On Wednesday, November 14, 2012 09:08:28 AM Huang Ying wrote:
> On Tue, 2012-11-13 at 11:10 -0500, Alan Stern wrote:
> > On Tue, 13 Nov 2012, Huang Ying wrote:
> > 
> > > > This is not quite right.  Consider a device that is in runtime suspend 
> > > > when a system sleep starts.  When the system sleep ends, the device 
> > > > will be resumed but the PM core will still think its state is 
> > > > SUSPENDED.  The subsystem has to tell the PM core that the device is 
> > > > now ACTIVE.  Currently, subsystems do this by calling 
> > > > pm_runtime_disable, pm_runtime_set_active, pm_runtime_enable.  Under 
> > > > your scheme this wouldn't work; the pm_runtime_set_active call would 
> > > > fail because the device was !forbidden.
> > > 
> > > Thanks for your information.  For this specific situation, is it
> > > possible to call pm_runtime_resume() or pm_request_resume() for the
> > > device?
> > 
> > No, because the device already is at full power.  The subsystem just
> > needs to tell the PM core that it is.
> > 
> > > > > PM.  Device can always work with full power.
> > > > 
> > > > It can't if the parent is in SUSPEND.  If necessary, the user can write 
> > > > "on" to the parent's power/control attribute first.
> > > 
> > > Is it possible to call pm_runtime_set_active() for the parent if the
> > > parent is disabled and SUSPENDED.
> > 
> > Doing that is possible, but it might not work.  The parent might
> > actually be at low power; calling pm_runtime_set_active wouldn't change
> > the physical power level.  Basically, it's not safe to assume anything
> > about devices that are disabled for runtime PM.
> > 
> > > It appears that there is race condition between this and the
> > > pm_runtime_disable, pm_runtime_set_active, pm_runtime_enable sequence
> > > you mentioned ealier.
> > > 
> > > thread 1			thread 2
> > > pm_runtime_disable
> > > pm_runtime_set_active
> > > 				pm_runtime_allow
> > > 				  pm_runtime_set_suspended
> > > pm_runtime_enable
> > 
> > This can't happen in the situation I described earlier because during
> > system sleep transitions, no other user threads are allowed to run.  
> > All of them except the one actually carrying out the transition are
> > frozen.
> 
> Thanks for your kind explanation.
> 
> After talking with you, my feeling is that the disabled state is obscure
> and error-prone.  So I suggest not to use it if possible.  Maybe we can
> 
>  - make changes suggested by Alan to make disabled state better.

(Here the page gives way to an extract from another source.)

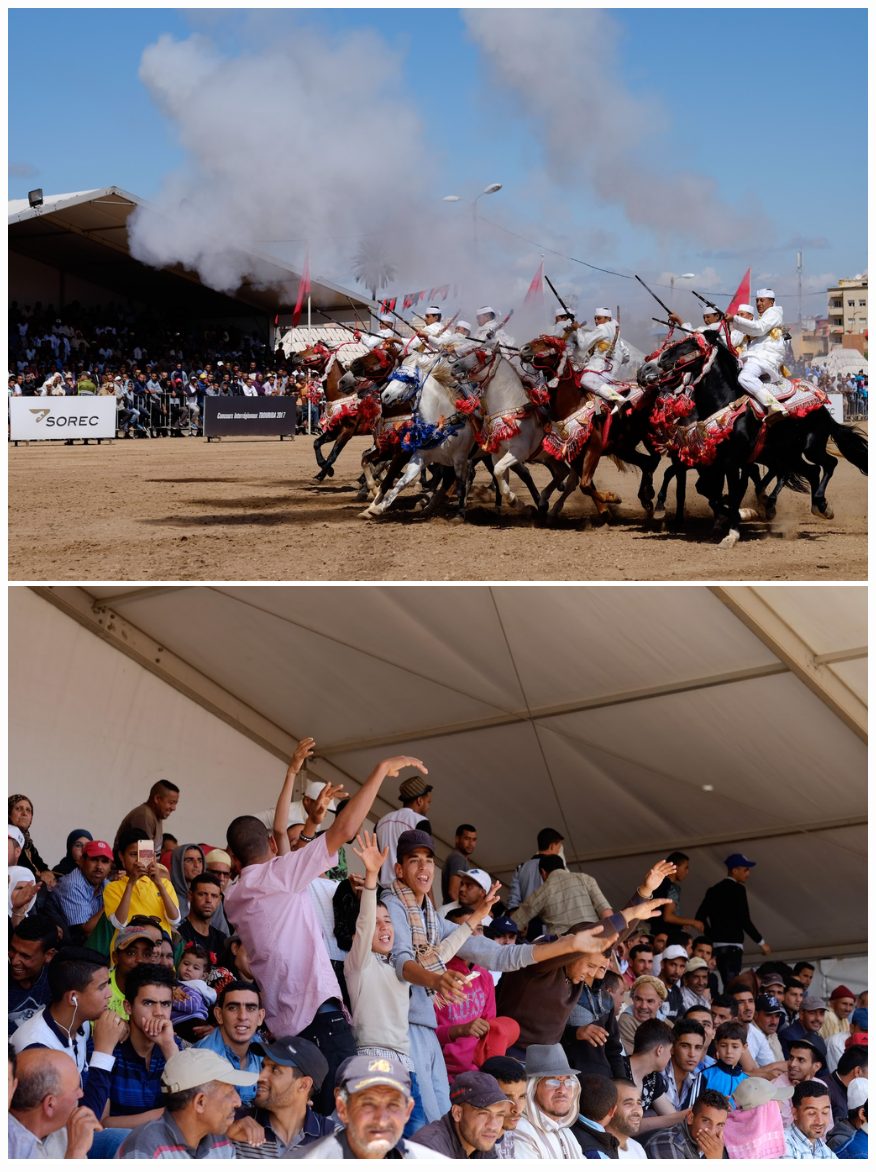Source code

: ![Cavalli arabi Tbourida](./galleries/GAB3629.jpg "I possenti cavalli arabi al galoppo")
![Tifo Tbourida](./galleries/GAB3713.jpg "Il tifo dagli spalti")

What changes specifically do you mean to be precise?

>  - use Rafael's solution to solve this specific issue, and avoid the
> usage of disabled state here.

Well, I think that the PCI subsystem should just enable runtime PM for
all devices upfront and keep it enabled going forward.

My patch is incomplete, however, because it doesn't deal with probe/remove
correctly at this point (which Alan pointed out earlier in the thread).

Thanks,
Rafael


-- 
I speak only for myself.
Rafael J. Wysocki, Intel Open Source Technology Center.